(567g) Predict New Cocrystals Via Mechanochemistry

Within the pharmaceutical industry around 60% of recently developed drugs have solubility challenges while 80% of in-production line drugs are classified as being poorly soluble. Solubility is a critical property for drug performance (e.g. bioavailability) [1,2]. Cocrystal formation is one possible solution to overcome solubility problems. Pharmaceutical cocrystals, formed by combining an active pharmaceutical ingredient (API) with a cocrystal former (coformer), are often manufactured in a variety of methods that rely on the utilization of solvents. Pharmaceutical companies use between 25-100 kg solvent per kg of product, causing major water and air pollution. Hence, state-of-the-art solvent-based methods need to be replaced with more sustainable alternatives. Additionally, the formation of a cocrystal requires its components to be soluble in the same solvent. These limitations hinder the processability and development of novel pharmaceutical products.

Mechanochemistry utilizes mechanical forces to induce reactions. The application of mechanochemistry to form cocrystals without solvents is a novel, promising and sustainable method [1,3]. Scientists have exploited the features of mechanochemistry, but only in a random, non-systematic manner for the production of new cocrystals. Indeed, with the enormous number of potential API-coformer combinations, it is currently impossible to predict if two crystalline materials will cocrystallize under mechanochemical forces.

In this work, a high throughput screening approach combined with data analysis (machine learning) has been developed to predict if two crystals will cocrystallize under mechanochemical conditions. Strategically distinct pairs of APIs and crystalline coformers were screened by neat grinding (solventless) in a Retsch MM 400 vibration-mill. Powder X-ray diffraction has been applied to characterize all the samples and to determine the formation of new crystal structures. With the help of these results and molecular descriptors a machine learning algorithm (random forest model) has been successfully developed, effectively predicting the propensity of two molecules to cocrystallize under mechanochemical conditions. Additional cocrystallization events are predicted and experimentally validated. The technical feasibility of further API-coformer combinations can be estimated to create novel cocrystals without any solvent limitations, expanding the scope of mechanochemistry as a technique for drug discovery.

[1] C. B. Aakeröy and A. S. Sinha.
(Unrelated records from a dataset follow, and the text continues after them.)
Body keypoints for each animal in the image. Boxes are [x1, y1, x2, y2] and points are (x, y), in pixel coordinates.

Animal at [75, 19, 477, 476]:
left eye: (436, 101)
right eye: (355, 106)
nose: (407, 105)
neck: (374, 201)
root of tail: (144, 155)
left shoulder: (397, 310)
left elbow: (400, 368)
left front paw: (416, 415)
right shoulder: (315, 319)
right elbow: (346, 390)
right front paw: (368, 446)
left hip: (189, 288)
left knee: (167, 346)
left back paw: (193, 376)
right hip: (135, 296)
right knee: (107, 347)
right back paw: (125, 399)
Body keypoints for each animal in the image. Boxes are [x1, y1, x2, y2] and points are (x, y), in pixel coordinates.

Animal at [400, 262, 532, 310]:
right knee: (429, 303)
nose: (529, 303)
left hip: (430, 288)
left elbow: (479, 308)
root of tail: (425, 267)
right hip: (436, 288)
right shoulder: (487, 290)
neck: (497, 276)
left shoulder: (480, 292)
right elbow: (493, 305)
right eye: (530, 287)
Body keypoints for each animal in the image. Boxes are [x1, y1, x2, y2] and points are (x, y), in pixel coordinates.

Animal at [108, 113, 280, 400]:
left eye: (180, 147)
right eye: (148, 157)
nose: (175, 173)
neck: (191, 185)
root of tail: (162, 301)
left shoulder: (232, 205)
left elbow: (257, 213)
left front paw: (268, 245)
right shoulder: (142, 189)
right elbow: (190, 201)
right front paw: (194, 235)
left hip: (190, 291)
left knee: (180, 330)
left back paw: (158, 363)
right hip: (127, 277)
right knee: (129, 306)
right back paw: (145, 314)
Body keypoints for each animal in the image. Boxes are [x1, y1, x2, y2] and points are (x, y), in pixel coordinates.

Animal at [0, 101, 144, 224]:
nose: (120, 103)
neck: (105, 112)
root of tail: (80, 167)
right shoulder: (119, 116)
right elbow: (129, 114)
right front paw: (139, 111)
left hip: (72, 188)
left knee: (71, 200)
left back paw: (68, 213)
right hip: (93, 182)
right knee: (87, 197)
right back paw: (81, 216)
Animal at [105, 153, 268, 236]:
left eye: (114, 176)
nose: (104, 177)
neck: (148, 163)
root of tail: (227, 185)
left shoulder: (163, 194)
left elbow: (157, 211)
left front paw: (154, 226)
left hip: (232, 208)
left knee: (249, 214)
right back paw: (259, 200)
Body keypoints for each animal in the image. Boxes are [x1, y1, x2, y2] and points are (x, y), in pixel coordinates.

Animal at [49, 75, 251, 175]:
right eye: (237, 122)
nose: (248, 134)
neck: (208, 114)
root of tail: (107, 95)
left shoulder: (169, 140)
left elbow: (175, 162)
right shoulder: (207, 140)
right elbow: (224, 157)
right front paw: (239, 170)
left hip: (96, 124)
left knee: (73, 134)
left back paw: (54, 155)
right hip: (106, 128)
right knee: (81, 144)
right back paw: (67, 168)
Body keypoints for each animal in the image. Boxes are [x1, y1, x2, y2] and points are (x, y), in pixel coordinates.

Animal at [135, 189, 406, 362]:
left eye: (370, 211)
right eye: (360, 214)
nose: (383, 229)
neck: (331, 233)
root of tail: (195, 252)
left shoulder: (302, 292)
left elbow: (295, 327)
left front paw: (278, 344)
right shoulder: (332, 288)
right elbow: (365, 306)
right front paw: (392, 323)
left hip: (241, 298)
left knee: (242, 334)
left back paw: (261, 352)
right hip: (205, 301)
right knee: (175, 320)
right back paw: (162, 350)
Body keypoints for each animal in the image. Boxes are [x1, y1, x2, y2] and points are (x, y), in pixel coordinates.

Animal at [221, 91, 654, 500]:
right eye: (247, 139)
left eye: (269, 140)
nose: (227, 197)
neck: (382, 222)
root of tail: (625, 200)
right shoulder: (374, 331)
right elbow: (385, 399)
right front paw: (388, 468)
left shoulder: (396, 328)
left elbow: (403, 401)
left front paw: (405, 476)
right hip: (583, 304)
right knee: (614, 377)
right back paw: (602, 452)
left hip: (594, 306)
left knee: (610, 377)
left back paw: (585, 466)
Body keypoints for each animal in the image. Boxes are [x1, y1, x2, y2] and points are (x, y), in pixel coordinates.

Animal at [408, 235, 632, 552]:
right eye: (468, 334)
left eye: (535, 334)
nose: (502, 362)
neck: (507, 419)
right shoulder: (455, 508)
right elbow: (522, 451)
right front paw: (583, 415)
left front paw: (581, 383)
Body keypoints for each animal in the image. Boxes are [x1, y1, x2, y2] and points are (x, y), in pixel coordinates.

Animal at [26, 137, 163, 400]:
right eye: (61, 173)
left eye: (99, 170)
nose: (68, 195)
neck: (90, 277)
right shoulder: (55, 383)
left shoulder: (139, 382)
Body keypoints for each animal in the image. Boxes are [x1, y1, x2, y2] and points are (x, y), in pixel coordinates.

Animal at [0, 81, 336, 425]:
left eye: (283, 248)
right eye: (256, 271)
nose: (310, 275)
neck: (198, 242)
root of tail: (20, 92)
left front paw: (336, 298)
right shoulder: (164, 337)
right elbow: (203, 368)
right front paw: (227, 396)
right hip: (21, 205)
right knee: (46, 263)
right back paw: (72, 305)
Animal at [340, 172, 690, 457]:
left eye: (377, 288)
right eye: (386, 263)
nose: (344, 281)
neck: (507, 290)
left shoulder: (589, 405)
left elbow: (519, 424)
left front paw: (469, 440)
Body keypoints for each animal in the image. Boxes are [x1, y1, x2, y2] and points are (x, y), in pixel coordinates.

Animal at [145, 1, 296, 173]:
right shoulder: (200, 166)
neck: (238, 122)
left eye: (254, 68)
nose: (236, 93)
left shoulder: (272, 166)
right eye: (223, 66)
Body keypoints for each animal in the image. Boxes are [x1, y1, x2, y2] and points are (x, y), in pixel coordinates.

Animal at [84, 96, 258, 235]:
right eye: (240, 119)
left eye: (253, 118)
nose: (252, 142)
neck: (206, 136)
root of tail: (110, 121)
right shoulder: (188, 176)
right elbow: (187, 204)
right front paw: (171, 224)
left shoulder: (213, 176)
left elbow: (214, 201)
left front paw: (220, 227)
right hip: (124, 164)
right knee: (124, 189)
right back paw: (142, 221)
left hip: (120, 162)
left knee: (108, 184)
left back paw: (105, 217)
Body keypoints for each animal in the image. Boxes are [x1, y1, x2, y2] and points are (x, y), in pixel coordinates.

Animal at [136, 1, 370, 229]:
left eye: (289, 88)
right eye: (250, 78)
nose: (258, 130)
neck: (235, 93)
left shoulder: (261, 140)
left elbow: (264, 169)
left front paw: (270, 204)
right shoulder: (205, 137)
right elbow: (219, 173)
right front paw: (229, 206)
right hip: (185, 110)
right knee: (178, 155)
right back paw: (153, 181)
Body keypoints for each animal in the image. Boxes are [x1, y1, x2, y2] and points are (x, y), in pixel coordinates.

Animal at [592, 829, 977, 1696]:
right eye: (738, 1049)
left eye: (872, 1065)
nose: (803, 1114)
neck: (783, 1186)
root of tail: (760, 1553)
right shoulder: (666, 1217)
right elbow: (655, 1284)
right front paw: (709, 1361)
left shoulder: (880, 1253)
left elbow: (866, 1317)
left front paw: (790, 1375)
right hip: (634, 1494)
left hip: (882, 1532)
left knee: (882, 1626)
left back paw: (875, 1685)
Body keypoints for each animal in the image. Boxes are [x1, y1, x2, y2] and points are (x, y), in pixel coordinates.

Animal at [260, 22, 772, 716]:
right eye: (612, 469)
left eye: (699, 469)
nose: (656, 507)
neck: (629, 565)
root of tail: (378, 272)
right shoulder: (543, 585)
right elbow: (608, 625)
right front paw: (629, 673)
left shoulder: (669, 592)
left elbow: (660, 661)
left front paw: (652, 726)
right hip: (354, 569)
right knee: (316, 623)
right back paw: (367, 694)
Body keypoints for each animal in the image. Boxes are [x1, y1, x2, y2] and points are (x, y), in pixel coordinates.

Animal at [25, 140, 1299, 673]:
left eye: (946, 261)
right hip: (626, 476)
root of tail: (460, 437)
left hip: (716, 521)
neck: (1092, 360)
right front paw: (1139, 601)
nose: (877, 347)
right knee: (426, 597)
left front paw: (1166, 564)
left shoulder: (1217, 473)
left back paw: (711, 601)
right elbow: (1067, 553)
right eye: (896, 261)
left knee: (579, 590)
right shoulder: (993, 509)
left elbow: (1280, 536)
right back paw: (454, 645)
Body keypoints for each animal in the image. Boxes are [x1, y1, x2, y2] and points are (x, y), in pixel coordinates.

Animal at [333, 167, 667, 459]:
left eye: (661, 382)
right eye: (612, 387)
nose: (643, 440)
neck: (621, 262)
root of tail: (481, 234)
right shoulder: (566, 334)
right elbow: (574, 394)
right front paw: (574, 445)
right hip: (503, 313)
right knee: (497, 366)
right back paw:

Co-crystals. Monographs in Supramolecular Chemistry. The Royal Society of Chemistry, 2018.
[2] M. A. E. Yousef and V. R. Vangala. Pharmaceutical cocrystals: Molecules, crystals,formulations, medicines. Crystal Growth & Design, 19(12):7420–7438, 2019.
[3] S. Lou, Y. Mao, D. Xu, J. He, Q. Chen, and Z. Xu . Fast and Selective Dehydrogenative C–H/C–H Arylation Using Mechanochemistry. ACS Catalysis, 6 (6) , 3890-3894, 2016.